N on è la canzone che vorremmo sentirci dedicare a San Valentino, ma negli anni ’80 ebbe un boom pazzesco. Eppure se “Teorema” fosse scritta oggi, probabilmente non avrebbe lo stesso successo. Non solo: il suo interprete avrebbe anche qualche rogna. Ne è convinto Marco Ferradini che compose il brano nel 1981, secoli prima del movimento “#MeToo”. Ad affossarla sarebbe stato proprio il testo diventato “un manifesto verità” per molti amanti delusi. “Prendi una donna trattala male … E allora sì vedrai che t’amerà”, cantava un Ferradini ferito.
“Un brano pericoloso”
Per l’artista non era politicamente corretta. “Credo che oggi sarebbe pericoloso come brano, probabilmente non lo riscriverei”, ha dichiarato in un’intervista al Corriere della Sera. “All’epoca in cui la composi era contro corrente. Se cantavi i sentimenti eri un canzonettaro. Teorema dice una verità che è anche una banalità: le persone più le tratti bene e più se ne fregano. Non pensavo che avrebbe avuto un tale successo. Furono le femministe a comprenderla per prime, volevano rapporti più forti: ok l’amore ma ogni tanto anche la guerra”, racconta. Oggi - aggiunge - “c’è una violenza insensata verso le donne. Penso sia frutto dell’impotenza dell’uomo di accettare i propri limiti e che sfoga, frustrato, contro la meravigliosa capacità delle donne di essere mille cose insieme. Gli uomini dovrebbero adorare la loro complessità.
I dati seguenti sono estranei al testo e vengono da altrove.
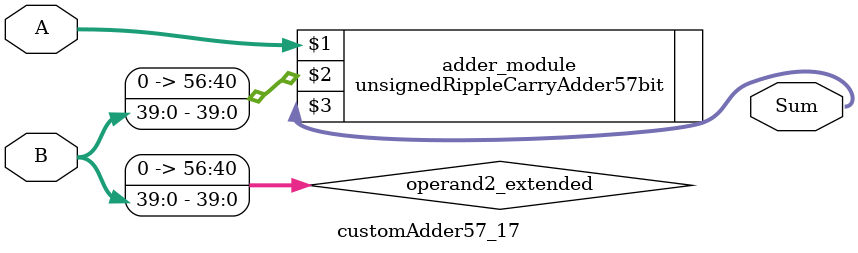
<source format=v>
module customAdder57_17(
                        input [56 : 0] A,
                        input [39 : 0] B,
                        
                        output [57 : 0] Sum
                );

        wire [56 : 0] operand2_extended;
        
        assign operand2_extended =  {17'b0, B};
        
        unsignedRippleCarryAdder57bit adder_module(
            A,
            operand2_extended,
            Sum
        );
        
        endmodule
        
</source>
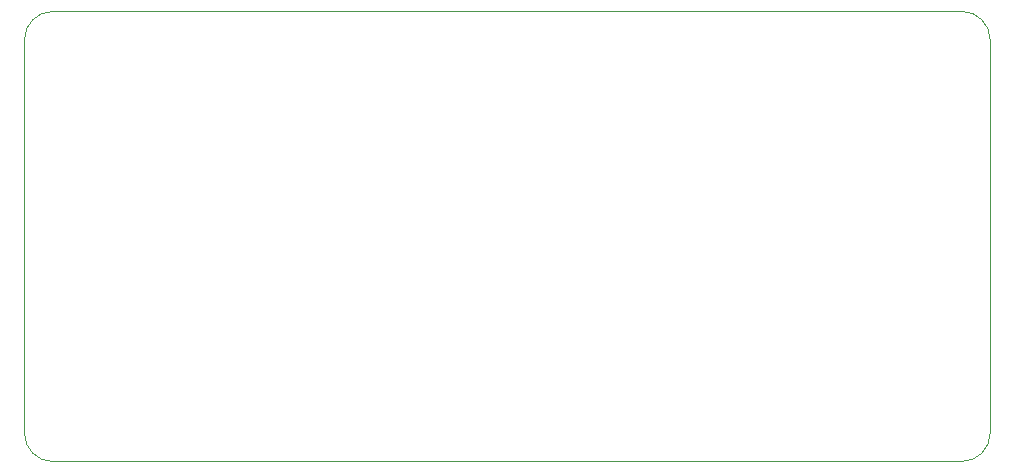
<source format=gm1>
G04 #@! TF.GenerationSoftware,KiCad,Pcbnew,(5.1.4)-1*
G04 #@! TF.CreationDate,2020-11-08T14:39:36-05:00*
G04 #@! TF.ProjectId,ai03-pcb-guide,61693033-2d70-4636-922d-67756964652e,rev?*
G04 #@! TF.SameCoordinates,Original*
G04 #@! TF.FileFunction,Profile,NP*
%FSLAX46Y46*%
G04 Gerber Fmt 4.6, Leading zero omitted, Abs format (unit mm)*
G04 Created by KiCad (PCBNEW (5.1.4)-1) date 2020-11-08 14:39:36*
%MOMM*%
%LPD*%
G04 APERTURE LIST*
%ADD10C,0.050000*%
G04 APERTURE END LIST*
D10*
X81756250Y-116681250D02*
X81756250Y-150018750D01*
X84137500Y-152400000D02*
G75*
G02X81756250Y-150018750I0J2381250D01*
G01*
X81756250Y-116681250D02*
G75*
G02X84137500Y-114300000I2381250J0D01*
G01*
X161131250Y-152400000D02*
X84137500Y-152400000D01*
X161131250Y-114300000D02*
X84137500Y-114300000D01*
X163512500Y-116681250D02*
X163512500Y-150018750D01*
X163512500Y-150018750D02*
G75*
G02X161131250Y-152400000I-2381250J0D01*
G01*
X161131250Y-114300000D02*
G75*
G02X163512500Y-116681250I0J-2381250D01*
G01*
M02*

</source>
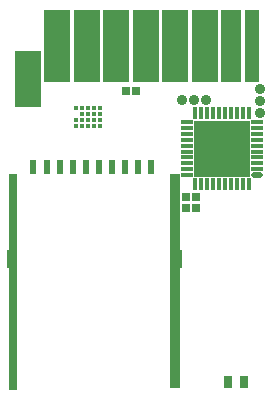
<source format=gts>
G04 Layer_Color=8388736*
%FSLAX25Y25*%
%MOIN*%
G70*
G01*
G75*
%ADD38R,0.03239X0.71804*%
%ADD39R,0.02777X0.71941*%
%ADD40R,0.08674X0.18517*%
%ADD41R,0.04737X0.24422*%
%ADD42R,0.06706X0.24422*%
%ADD43R,0.08674X0.24422*%
%ADD44R,0.03162X0.03950*%
%ADD45R,0.02572X0.02965*%
%ADD46O,0.03950X0.01784*%
%ADD47R,0.03950X0.01784*%
%ADD48R,0.01784X0.03950*%
%ADD49R,0.18910X0.18910*%
%ADD50O,0.01745X0.01706*%
%ADD51C,0.01745*%
%ADD52R,0.02375X0.04737*%
%ADD53R,0.02769X0.05918*%
%ADD54C,0.03556*%
%ADD55C,0.03556*%
D38*
X160281Y409569D02*
D03*
D39*
X106188Y409398D02*
D03*
D40*
X111221Y476968D02*
D03*
D41*
X186024Y487795D02*
D03*
D42*
X179134D02*
D03*
D43*
X170276D02*
D03*
X160433D02*
D03*
X150591D02*
D03*
X140748D02*
D03*
X130905D02*
D03*
X121063D02*
D03*
D44*
X177944Y376000D02*
D03*
X183456D02*
D03*
D45*
X167173Y437600D02*
D03*
X163827D02*
D03*
X167173Y434000D02*
D03*
X163827D02*
D03*
X143996Y472835D02*
D03*
X147343D02*
D03*
D46*
X187795Y444882D02*
D03*
D47*
Y446850D02*
D03*
Y448819D02*
D03*
Y450787D02*
D03*
Y452756D02*
D03*
Y454724D02*
D03*
Y456693D02*
D03*
Y458661D02*
D03*
Y460630D02*
D03*
Y462598D02*
D03*
X164173D02*
D03*
Y460630D02*
D03*
Y458661D02*
D03*
Y456693D02*
D03*
Y454724D02*
D03*
Y452756D02*
D03*
Y450787D02*
D03*
Y448819D02*
D03*
Y446850D02*
D03*
Y444882D02*
D03*
D48*
X184843Y465551D02*
D03*
X182874D02*
D03*
X180905D02*
D03*
X178937D02*
D03*
X176969D02*
D03*
X175000D02*
D03*
X173031D02*
D03*
X171063D02*
D03*
X169095D02*
D03*
X167126D02*
D03*
Y441929D02*
D03*
X169095D02*
D03*
X171063D02*
D03*
X173031D02*
D03*
X175000D02*
D03*
X176969D02*
D03*
X178937D02*
D03*
X180905D02*
D03*
X182874D02*
D03*
X184843D02*
D03*
D49*
X175984Y453740D02*
D03*
D50*
X127307Y467299D02*
D03*
Y463362D02*
D03*
D51*
Y461394D02*
D03*
X129276Y467299D02*
D03*
Y465331D02*
D03*
Y463362D02*
D03*
Y461394D02*
D03*
X131244Y467299D02*
D03*
Y465331D02*
D03*
Y463362D02*
D03*
Y461394D02*
D03*
X133213Y467299D02*
D03*
Y465331D02*
D03*
Y463362D02*
D03*
Y461394D02*
D03*
X135181Y467299D02*
D03*
Y465331D02*
D03*
Y463362D02*
D03*
Y461394D02*
D03*
D52*
X148039Y447500D02*
D03*
X143709D02*
D03*
X139378D02*
D03*
X135047D02*
D03*
X130717D02*
D03*
X126386D02*
D03*
X117724D02*
D03*
X152370D02*
D03*
X122055D02*
D03*
X113000D02*
D03*
D53*
X161425Y416791D02*
D03*
X105520D02*
D03*
D54*
X188700Y465600D02*
D03*
X162800Y469800D02*
D03*
X170800D02*
D03*
X188700Y469600D02*
D03*
Y473600D02*
D03*
D55*
X166800Y469800D02*
D03*
M02*

</source>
Invece ne hanno paura e alcuni, i più deboli, le vogliono distruggere”.
“E’ stata strumentalizzata”
Ferradini non la rinnega. Anzi: “È stata la mia fortuna" dice "È stata spesso strumentalizzata, sia dagli uomini che dalle donne. Tutti ricordano il ‘Trattala male’ e il ‘Nessuna pietà’, ma non si soffermano sul finale che dice di lasciare aperta la porta del cuore e di evitare le strategie. Ma è il gioco. A volte è stata un po’ una galera, artisticamente parlando, ma mi ha permesso di fare il lavoro che volevo tutta la vita”.
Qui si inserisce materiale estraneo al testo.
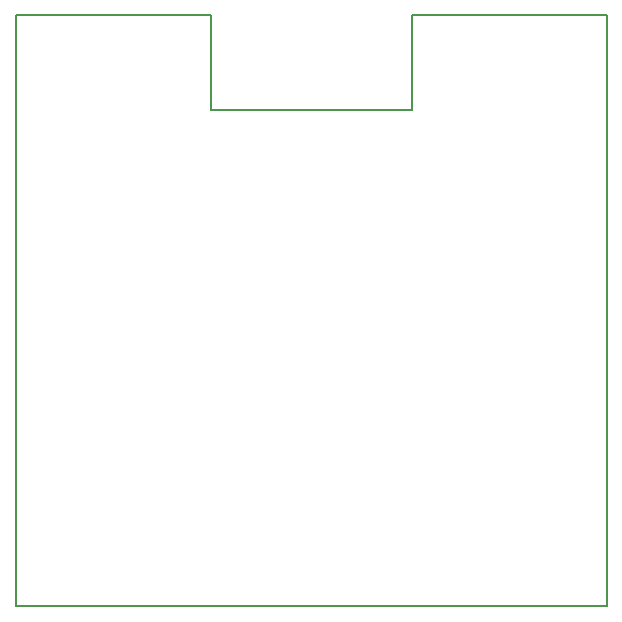
<source format=gko>
G04 #@! TF.GenerationSoftware,KiCad,Pcbnew,5.0.2-bee76a0~70~ubuntu18.04.1*
G04 #@! TF.CreationDate,2019-03-30T14:25:07+01:00*
G04 #@! TF.ProjectId,jarwis,6a617277-6973-42e6-9b69-6361645f7063,rev?*
G04 #@! TF.SameCoordinates,Original*
G04 #@! TF.FileFunction,Profile,NP*
%FSLAX46Y46*%
G04 Gerber Fmt 4.6, Leading zero omitted, Abs format (unit mm)*
G04 Created by KiCad (PCBNEW 5.0.2-bee76a0~70~ubuntu18.04.1) date sáb 30 mar 2019 14:25:07 CET*
%MOMM*%
%LPD*%
G01*
G04 APERTURE LIST*
%ADD10C,0.200000*%
G04 APERTURE END LIST*
D10*
X171572020Y-62763400D02*
X155072020Y-62763400D01*
X171572020Y-112763400D02*
X171572020Y-62763400D01*
X121572020Y-112763400D02*
X171572020Y-112763400D01*
X138072020Y-62763400D02*
X121572020Y-62763400D01*
X155072020Y-70763400D02*
X138072020Y-70763400D01*
X155072020Y-62763400D02*
X155072020Y-70763400D01*
X138072020Y-70763400D02*
X138072020Y-62763400D01*
X121572020Y-62763400D02*
X121572020Y-112763400D01*
M02*

</source>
Sono passati più di 35 anni da quel brano, Ferradini viene ricordato quasi esclusivamente per “Teorema”, ma non ha smesso di scrivere. Venerdì 15 alle 21.30, al Folk Club di Torino, porterà in scena “La mia generazione”, uno spettacolo pensato insieme al pianista Josè Orlando, che ricorda Herbert Pagani, artista geniale e controverso morto per una leucemia fulminante a 44 anni. Nato in Libia, di religione ebraica, Pagani fu pittore, voce di Radio Monte Carlo e autore per molti cantanti famosi italiani e stranieri (sua “Les amants d’un jour” interpretata da Edith Piaf e poi da Gino Paoli, Ornella Vanoni e Milva). Per Ferrandini Pagani non era solo un collega ma anche un amico. Con lui si rifugiò in una baita in montagna per sfuggire a quelle pene d’amore che diedero linfa al brano che portò il cantante al successo.